Texto-fonte:

##########

Inflação da baixa renda volta a subir em outubro, aponta FGV

A inflação percebida por famílias de baixa renda voltou a subir em outubro, após dois meses de queda. O Índice de Preços ao Consumidor - Classe 1 (IPC-C1) avançou 0,42% no mês passado e acumula alta de 1,89% no ano e 2,14% em 12 meses.

O indicador, que mede a variação de preços para famílias com até 2,5 salários mínimos, também ficou acima do IPC-BR (renda familiar de até 10 salários), que subiu 0,33% em outubro. Em agosto e setembro, o IPC-C1 caiu 0,13% e 0,25%, respectivamente.

Segundo a Fundação Getulio Vargas, cinco das oito classes de despesa do IPC-C1 pressionaram a inflação em outubro. Os grupos habitação (-0,33% para 1,06%), e alimentação (-0,77% para 0,31%) deixaram o terreno negativo para subir no mês, puxados pelos custos com tarifa de eletricidade residencial (-2,72% para 4,16%) e hortaliças e legumes (-7,88% para 11,04%). A inflação também avançou nos segmentos de saúde e cuidados pessoais (0,03% para 0,21%), comunicação (-0,05% para 0,60%) e despesas diversas (0,27% para 0,49%).

##########

Dados brutos:
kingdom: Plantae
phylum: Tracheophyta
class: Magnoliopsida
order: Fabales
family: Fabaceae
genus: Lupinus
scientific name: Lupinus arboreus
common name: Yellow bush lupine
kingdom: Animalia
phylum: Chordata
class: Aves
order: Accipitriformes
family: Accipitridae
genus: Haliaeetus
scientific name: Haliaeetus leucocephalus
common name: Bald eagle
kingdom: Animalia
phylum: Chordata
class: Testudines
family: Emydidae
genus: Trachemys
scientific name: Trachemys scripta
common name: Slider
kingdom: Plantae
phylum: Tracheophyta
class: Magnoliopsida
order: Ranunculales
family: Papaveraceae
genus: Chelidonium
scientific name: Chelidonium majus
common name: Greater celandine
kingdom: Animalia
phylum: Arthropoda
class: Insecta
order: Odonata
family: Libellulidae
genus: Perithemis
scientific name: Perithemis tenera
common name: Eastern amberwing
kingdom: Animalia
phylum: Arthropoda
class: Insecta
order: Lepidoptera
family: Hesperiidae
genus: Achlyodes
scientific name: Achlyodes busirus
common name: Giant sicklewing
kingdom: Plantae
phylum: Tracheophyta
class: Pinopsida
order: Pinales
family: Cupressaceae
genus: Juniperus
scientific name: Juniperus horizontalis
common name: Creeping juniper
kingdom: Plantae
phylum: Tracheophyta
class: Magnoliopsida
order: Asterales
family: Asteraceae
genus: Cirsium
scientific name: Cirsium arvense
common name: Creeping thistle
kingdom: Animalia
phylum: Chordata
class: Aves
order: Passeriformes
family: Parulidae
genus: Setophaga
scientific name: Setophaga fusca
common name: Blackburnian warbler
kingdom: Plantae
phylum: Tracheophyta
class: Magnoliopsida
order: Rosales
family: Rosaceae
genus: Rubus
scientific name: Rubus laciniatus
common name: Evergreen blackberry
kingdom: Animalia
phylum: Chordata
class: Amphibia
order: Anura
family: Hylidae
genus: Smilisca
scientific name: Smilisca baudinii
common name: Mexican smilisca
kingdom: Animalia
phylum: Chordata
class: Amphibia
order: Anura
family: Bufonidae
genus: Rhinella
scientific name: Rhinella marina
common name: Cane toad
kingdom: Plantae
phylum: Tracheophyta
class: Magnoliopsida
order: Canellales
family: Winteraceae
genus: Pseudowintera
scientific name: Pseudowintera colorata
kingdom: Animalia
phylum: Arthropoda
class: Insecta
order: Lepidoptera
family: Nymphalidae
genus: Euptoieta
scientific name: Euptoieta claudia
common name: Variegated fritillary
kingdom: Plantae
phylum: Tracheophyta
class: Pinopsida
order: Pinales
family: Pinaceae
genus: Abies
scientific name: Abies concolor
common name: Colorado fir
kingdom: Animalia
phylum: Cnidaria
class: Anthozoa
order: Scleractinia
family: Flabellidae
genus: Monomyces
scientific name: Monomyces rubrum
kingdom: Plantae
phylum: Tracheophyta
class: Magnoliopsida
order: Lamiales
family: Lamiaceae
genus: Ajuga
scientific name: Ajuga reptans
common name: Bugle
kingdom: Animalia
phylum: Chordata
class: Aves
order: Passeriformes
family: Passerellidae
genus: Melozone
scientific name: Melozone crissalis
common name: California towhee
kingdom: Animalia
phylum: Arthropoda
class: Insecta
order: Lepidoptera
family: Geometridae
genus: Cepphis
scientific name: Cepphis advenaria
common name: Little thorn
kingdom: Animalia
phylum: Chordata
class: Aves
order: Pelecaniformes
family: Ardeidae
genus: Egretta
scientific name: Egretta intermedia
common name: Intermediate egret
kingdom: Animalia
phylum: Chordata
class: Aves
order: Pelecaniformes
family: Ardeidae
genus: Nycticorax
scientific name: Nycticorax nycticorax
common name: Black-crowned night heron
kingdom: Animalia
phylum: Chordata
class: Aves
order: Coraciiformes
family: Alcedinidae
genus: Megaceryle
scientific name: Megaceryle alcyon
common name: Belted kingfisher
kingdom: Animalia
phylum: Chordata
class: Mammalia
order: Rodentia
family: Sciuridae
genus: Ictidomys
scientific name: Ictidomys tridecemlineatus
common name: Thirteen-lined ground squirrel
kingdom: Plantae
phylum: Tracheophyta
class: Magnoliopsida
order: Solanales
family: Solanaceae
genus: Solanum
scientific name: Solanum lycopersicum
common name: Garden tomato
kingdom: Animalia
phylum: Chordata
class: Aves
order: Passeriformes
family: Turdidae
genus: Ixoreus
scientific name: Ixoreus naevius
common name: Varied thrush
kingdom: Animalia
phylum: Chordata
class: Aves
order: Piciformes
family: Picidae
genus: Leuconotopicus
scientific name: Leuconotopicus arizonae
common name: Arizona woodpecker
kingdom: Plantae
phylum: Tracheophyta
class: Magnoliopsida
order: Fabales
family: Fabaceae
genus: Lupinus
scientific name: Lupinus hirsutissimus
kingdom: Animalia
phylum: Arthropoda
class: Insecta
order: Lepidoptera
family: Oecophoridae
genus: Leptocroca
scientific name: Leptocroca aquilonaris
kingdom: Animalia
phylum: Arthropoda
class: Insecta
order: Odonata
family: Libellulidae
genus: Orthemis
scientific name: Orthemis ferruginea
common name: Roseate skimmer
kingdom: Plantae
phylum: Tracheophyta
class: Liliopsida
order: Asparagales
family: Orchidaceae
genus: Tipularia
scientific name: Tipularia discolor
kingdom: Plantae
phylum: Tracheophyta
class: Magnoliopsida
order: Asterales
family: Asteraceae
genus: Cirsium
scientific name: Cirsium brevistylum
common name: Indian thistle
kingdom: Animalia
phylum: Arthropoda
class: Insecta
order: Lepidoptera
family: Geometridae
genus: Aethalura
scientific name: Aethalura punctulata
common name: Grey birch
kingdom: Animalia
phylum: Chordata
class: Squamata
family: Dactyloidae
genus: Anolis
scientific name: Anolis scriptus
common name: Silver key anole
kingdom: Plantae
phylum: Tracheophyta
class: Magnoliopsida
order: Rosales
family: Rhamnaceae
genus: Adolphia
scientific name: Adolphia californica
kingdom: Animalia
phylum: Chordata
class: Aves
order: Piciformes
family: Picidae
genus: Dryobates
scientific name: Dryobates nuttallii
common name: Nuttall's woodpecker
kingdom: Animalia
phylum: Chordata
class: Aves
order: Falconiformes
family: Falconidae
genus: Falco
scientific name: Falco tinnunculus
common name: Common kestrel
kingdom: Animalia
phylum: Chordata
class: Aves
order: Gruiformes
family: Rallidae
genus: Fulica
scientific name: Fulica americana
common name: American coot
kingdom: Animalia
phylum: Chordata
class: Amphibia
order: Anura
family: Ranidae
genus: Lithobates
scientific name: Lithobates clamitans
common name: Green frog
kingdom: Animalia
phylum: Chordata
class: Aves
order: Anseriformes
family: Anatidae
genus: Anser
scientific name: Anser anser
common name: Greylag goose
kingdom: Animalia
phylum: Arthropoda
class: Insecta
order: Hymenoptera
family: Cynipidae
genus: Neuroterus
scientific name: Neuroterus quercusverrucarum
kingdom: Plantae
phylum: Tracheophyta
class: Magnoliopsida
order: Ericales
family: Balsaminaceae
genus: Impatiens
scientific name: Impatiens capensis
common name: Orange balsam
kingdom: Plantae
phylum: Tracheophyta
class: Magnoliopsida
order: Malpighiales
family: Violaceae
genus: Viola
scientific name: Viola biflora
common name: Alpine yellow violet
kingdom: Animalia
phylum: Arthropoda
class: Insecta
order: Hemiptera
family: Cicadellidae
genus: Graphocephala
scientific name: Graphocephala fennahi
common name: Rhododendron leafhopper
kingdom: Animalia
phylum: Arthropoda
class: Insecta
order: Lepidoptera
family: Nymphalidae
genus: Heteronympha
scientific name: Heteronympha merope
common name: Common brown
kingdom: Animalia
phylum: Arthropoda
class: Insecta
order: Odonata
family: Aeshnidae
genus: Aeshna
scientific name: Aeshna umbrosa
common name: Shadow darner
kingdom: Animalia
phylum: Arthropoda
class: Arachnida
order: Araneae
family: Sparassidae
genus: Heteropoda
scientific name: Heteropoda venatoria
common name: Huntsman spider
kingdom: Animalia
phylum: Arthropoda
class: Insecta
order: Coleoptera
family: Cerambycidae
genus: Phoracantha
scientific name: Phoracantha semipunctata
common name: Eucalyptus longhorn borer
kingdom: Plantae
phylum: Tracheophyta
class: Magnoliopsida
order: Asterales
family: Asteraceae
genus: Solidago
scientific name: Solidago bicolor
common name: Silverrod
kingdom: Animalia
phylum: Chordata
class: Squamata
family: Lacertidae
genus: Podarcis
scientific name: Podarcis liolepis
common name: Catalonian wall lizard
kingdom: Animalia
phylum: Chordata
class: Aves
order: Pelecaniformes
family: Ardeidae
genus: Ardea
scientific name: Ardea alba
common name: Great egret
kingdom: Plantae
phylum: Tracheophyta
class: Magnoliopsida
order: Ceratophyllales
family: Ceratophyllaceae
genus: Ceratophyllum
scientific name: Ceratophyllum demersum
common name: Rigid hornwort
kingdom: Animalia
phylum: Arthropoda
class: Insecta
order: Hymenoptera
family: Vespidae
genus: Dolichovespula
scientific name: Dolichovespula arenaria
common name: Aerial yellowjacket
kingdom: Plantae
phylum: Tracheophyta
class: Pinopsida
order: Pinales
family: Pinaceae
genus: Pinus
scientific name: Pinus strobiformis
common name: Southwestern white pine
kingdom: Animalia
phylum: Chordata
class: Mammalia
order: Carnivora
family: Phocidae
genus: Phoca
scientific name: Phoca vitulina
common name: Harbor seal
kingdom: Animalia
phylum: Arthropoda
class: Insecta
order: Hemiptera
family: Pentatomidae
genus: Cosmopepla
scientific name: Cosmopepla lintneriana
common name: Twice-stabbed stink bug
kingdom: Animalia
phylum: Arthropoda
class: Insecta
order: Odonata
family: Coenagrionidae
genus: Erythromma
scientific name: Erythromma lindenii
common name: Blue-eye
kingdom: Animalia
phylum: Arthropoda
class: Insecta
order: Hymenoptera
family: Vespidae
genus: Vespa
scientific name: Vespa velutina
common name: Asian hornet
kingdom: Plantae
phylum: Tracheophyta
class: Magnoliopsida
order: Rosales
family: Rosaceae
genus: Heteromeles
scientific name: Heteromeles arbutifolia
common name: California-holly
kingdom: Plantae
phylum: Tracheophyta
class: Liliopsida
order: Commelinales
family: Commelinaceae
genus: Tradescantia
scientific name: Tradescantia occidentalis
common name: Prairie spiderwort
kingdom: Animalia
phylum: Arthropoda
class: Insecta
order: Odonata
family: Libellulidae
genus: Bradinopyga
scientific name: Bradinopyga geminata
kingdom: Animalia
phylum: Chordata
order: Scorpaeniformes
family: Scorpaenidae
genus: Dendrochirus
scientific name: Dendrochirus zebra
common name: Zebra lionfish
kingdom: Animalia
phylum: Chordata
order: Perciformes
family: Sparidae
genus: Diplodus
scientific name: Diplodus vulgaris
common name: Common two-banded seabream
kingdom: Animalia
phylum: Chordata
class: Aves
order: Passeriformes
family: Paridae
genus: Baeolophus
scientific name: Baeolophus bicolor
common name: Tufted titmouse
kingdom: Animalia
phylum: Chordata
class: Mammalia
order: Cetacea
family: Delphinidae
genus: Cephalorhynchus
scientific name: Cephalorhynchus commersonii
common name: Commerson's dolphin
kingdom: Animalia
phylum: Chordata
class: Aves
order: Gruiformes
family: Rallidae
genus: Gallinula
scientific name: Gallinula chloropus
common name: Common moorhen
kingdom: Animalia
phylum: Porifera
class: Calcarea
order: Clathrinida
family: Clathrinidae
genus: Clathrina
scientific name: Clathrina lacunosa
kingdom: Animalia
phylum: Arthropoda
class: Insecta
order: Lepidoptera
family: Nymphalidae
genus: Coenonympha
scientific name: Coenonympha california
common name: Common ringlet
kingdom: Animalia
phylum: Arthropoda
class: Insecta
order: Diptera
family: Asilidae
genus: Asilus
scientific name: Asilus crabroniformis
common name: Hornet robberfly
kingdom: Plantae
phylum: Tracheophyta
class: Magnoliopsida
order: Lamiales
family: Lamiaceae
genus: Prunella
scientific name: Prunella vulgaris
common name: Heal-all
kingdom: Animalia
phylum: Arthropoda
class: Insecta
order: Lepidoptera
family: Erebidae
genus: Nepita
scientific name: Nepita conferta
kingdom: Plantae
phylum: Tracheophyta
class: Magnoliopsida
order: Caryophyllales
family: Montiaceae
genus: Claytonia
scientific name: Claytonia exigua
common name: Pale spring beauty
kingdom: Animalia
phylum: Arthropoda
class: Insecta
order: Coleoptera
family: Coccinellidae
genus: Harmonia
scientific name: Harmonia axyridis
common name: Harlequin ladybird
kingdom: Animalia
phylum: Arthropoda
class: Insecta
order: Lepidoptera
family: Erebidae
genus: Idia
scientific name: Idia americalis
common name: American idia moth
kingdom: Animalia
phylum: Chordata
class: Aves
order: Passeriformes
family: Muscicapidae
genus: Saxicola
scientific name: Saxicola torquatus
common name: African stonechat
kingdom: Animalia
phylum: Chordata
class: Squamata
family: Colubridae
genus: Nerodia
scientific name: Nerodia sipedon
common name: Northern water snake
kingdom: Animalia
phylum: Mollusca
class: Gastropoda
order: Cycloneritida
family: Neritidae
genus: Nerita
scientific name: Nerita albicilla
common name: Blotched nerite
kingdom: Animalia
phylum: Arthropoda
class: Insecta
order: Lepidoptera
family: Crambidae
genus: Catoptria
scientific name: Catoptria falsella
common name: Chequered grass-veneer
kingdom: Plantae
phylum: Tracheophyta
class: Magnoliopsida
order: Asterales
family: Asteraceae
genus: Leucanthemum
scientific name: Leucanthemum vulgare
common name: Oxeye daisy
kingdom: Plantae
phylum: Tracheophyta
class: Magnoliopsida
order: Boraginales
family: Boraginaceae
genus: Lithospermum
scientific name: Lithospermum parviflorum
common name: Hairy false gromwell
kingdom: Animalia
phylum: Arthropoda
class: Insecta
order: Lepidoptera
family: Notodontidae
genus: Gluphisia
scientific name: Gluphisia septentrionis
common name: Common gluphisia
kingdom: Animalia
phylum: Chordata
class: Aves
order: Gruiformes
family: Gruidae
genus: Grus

##########

Exercícios propostos:
1) Indique se cada afirmação abaixo está de acordo com o texto sobre a inflação da baixa renda, respondendo sim ou não e citando literalmente as palavras do texto que decidem a questão.
(a) Em outubro, o IPC-C1 teve alta maior que a do IPC-BR.
(b) Em setembro, o IPC-C1 recuou 0,13%.
(c) Todas as oito classes de despesa do IPC-C1 pressionaram a inflação em outubro.
2) Prolongue o texto sobre a inflação da baixa renda, escrevendo a continuação a partir da última frase apresentada.

Respostas por item:
1)
(a) Sim: "também ficou acima do IPC-BR (renda familiar de até 10 salários), que subiu 0,33% em outubro".
(b) Não: "Em agosto e setembro, o IPC-C1 caiu 0,13% e 0,25%, respectivamente."
(c) Não: "cinco das oito classes de despesa do IPC-C1 pressionaram a inflação em outubro".

2)
A alta do indicador só não foi mais intensa por conta da deflação no grupo de transportes (0,18% para -0,20%), impulsionada pela queda no preço da gasolina (de 2,95% para -0,01%), e de educação, leitura e recreação (0,37% para -0,08%), no qual influenciou a queda de 12,51% para -9,42% das passagens aéreas. Também contribuiu nesse sentido o conjunto de vestuário (0,63% para 0,07%).